8. In view of the above, I would hold that the Judicial Magistrate, Ambala City who made the order, under Section 351 of the Code against Subash Chander, could proceed with the case and he was in error in considering that he was taking cognizance of the case against Subhash Chander under Clause (c) of Sub-section (1) of Section 190. He was also, in the circumstances, not justified in recording the statement of Subhash Chander under Section 191 of the Code. The order of the learned Magistrate in this respect is set aside.

9. So far as the procedure to be adopted by the learned Magistrate is concerned I find that as cognizance of the offence in the present case was taken upon a report in writing made by a police officer it would follow that the learned Magistrate took cognizance of the offence under Clause (b) of Sub-section (1) of Section 190 of the Code. Further as warrant cases instituted on police report are to be tried in accordance with the procedure laid down in Section 251-A of the Code, and as the present case was initially instituted upon police report, it would have to be governed by the procedure laid down in Section 251-A. The mere fact that one of the accused was added' because of an order made under Section 351 would not affect the nature of the case which would remain to be one instituted on police report. I, therefore, direct that the learned Magistrate shall follow the procedure laid down in Section 251-A of the Code. Care may be taken to rectify the mistakes pointed out above in the charge against the accused.

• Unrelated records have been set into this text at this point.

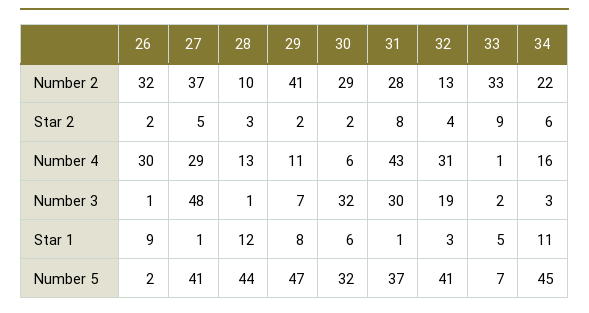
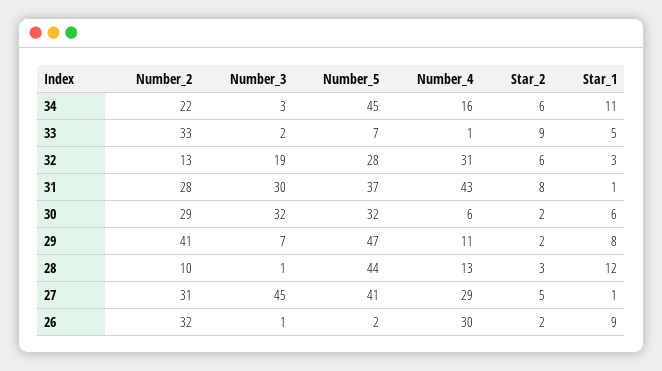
  {
    "26": {
      "Number 2": 32,
      "Star 2": 2,
      "Number 4": 30,
      "Number 3": 1,
      "Star 1": 9,
      "Number 5": 2
    },
    "27": {
-     "Number 2": 37,
+     "Number 2": 31,
      "Star 2": 5,
      "Number 4": 29,
-     "Number 3": 48,
+     "Number 3": 45,
      "Star 1": 1,
      "Number 5": 41
    },
    "28": {
      "Number 2": 10,
      "Star 2": 3,
      "Number 4": 13,
      "Number 3": 1,
      "Star 1": 12,
      "Number 5": 44
    },
    "29": {
      "Number 2": 41,
      "Star 2": 2,
      "Number 4": 11,
      "Number 3": 7,
      "Star 1": 8,
      "Number 5": 47
    },
    "30": {
      "Number 2": 29,
      "Star 2": 2,
      "Number 4": 6,
      "Number 3": 32,
      "Star 1": 6,
      "Number 5": 32
    },
    "31": {
      "Number 2": 28,
      "Star 2": 8,
      "Number 4": 43,
      "Number 3": 30,
      "Star 1": 1,
      "Number 5": 37
    },
    "32": {
      "Number 2": 13,
-     "Star 2": 4,
+     "Star 2": 6,
      "Number 4": 31,
      "Number 3": 19,
      "Star 1": 3,
-     "Number 5": 41
+     "Number 5": 28
    },
    "33": {
      "Number 2": 33,
      "Star 2": 9,
      "Number 4": 1,
      "Number 3": 2,
      "Star 1": 5,
      "Number 5": 7
    },
    "34": {
      "Number 2": 22,
      "Star 2": 6,
      "Number 4": 16,
      "Number 3": 3,
      "Star 1": 11,
      "Number 5": 45
    }
  }

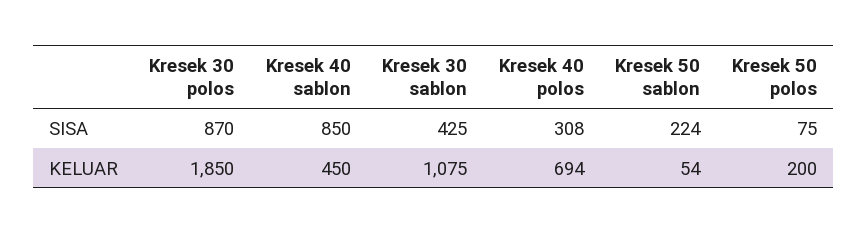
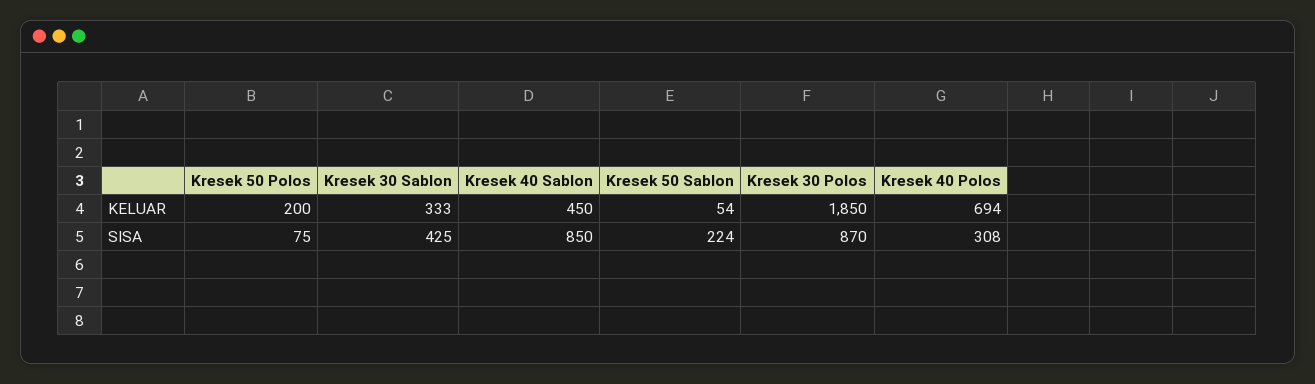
  {
    "Kresek 30 polos": {
      "SISA": 870,
      "KELUAR": 1850
    },
    "Kresek 40 sablon": {
      "SISA": 850,
      "KELUAR": 450
    },
    "Kresek 30 sablon": {
      "SISA": 425,
-     "KELUAR": 1075
+     "KELUAR": 333
    },
    "Kresek 40 polos": {
      "SISA": 308,
      "KELUAR": 694
    },
    "Kresek 50 sablon": {
      "SISA": 224,
      "KELUAR": 54
    },
    "Kresek 50 polos": {
      "SISA": 75,
      "KELUAR": 200
    }
  }

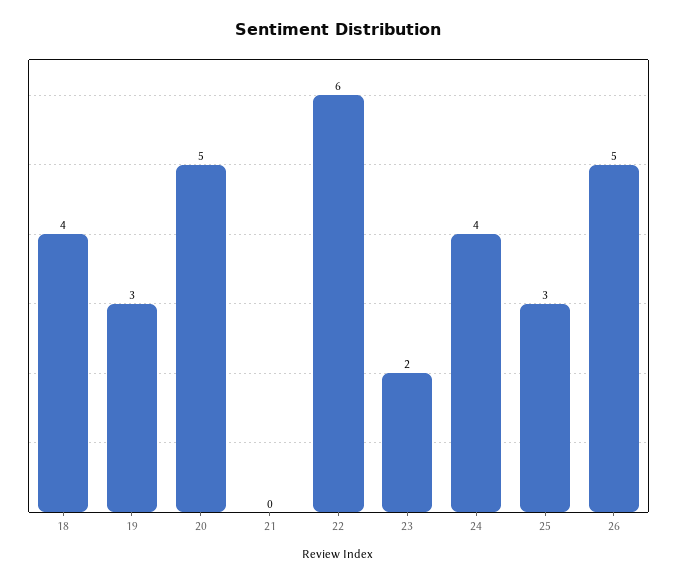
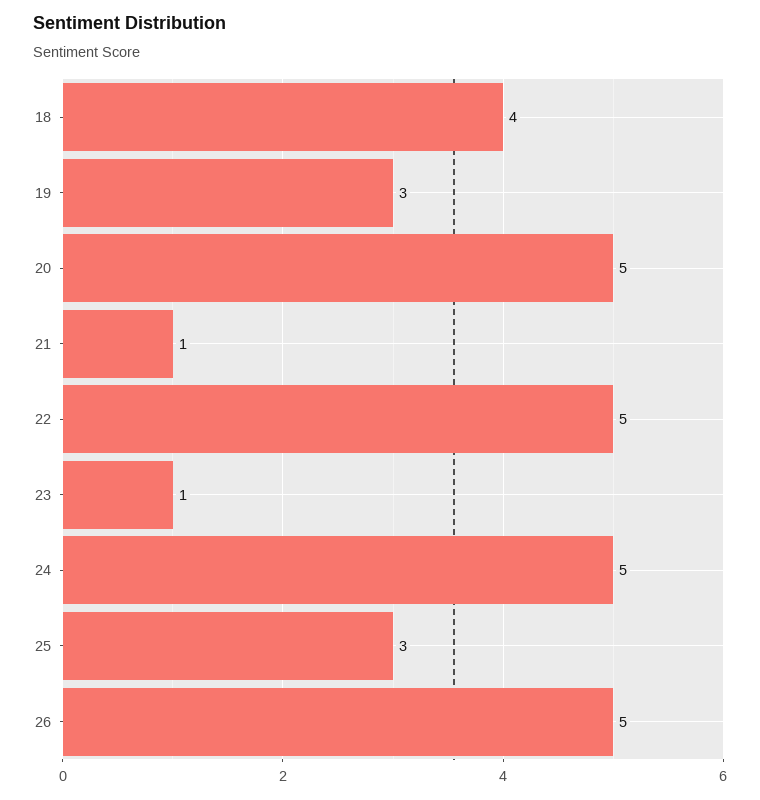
  {
    "18": 4,
    "19": 3,
    "20": 5,
-   "21": 0,
+   "21": 1,
-   "22": 6,
+   "22": 5,
-   "23": 2,
+   "23": 1,
-   "24": 4,
+   "24": 5,
    "25": 3,
    "26": 5
  }

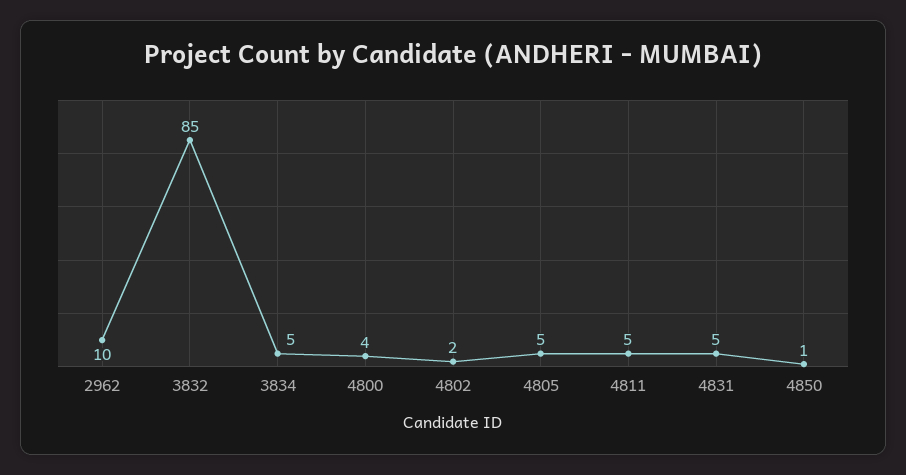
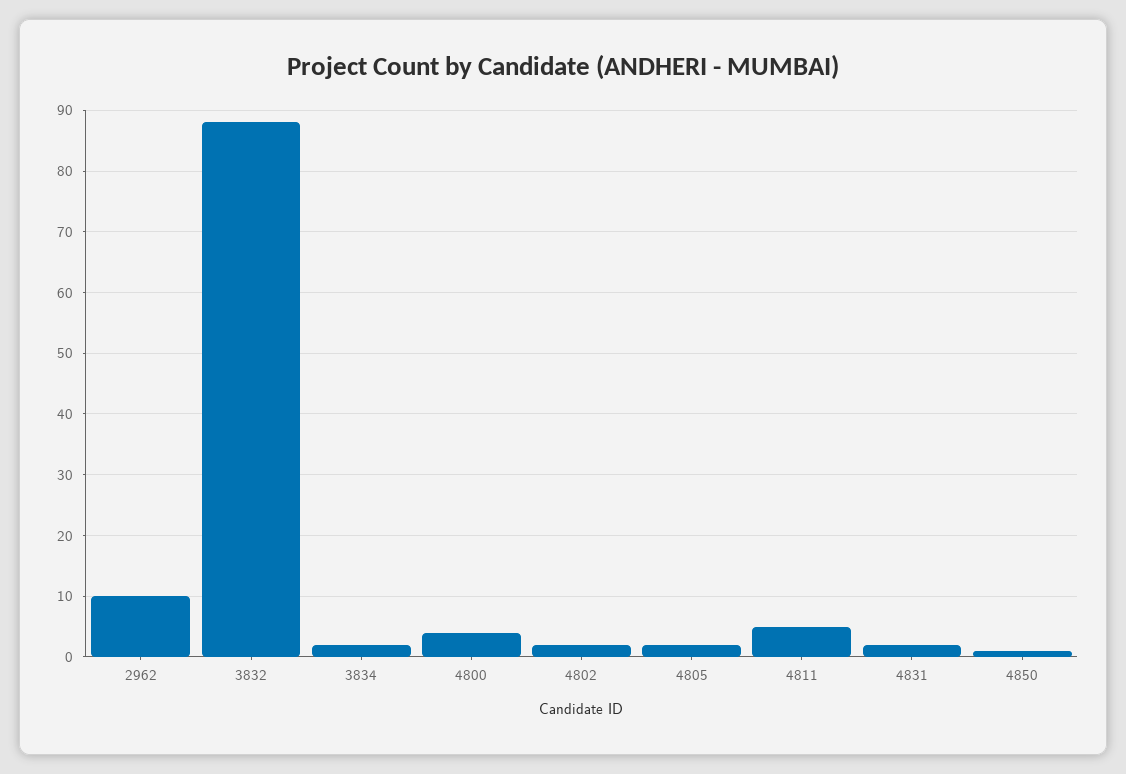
  {
    "2962": 10,
-   "3832": 85,
+   "3832": 88,
-   "3834": 5,
+   "3834": 2,
    "4800": 4,
    "4802": 2,
-   "4805": 5,
+   "4805": 2,
    "4811": 5,
-   "4831": 5,
+   "4831": 2,
    "4850": 1
  }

10. I may observe that Mr. Vinaik has argued that Section 351 of the Code contemplates that the person against whom the order is made under that section, should be tried separately and not along with the accused who are already standing trial in the case. It is accordingly, contended that the case should proceed against Lekh Raj and Baldev Singh accused and there should be a separate trial against Subash Chander. This contention is not well-founded, because once an order is made under Section 351 the person against whom that order is made becomes an accused at the trial of that very case in which the order is made. All that is required is that proceeding will have to commence afresh and witnesses re-heard so that the aforesaid person may not suffer because of any proceedings taken in his absence and before he is arraigned as an accused. It is not, however the object of the law that the aforesaid person should have a trial separate from the one in which the order against him is made.

11. I, therefore, set aside the impugned order of the trial Magistrate and direct him to proceed with the case in accordance with law in the light of observations made above. As the matter is getting old, steps should be taken to expedite the disposal of the case.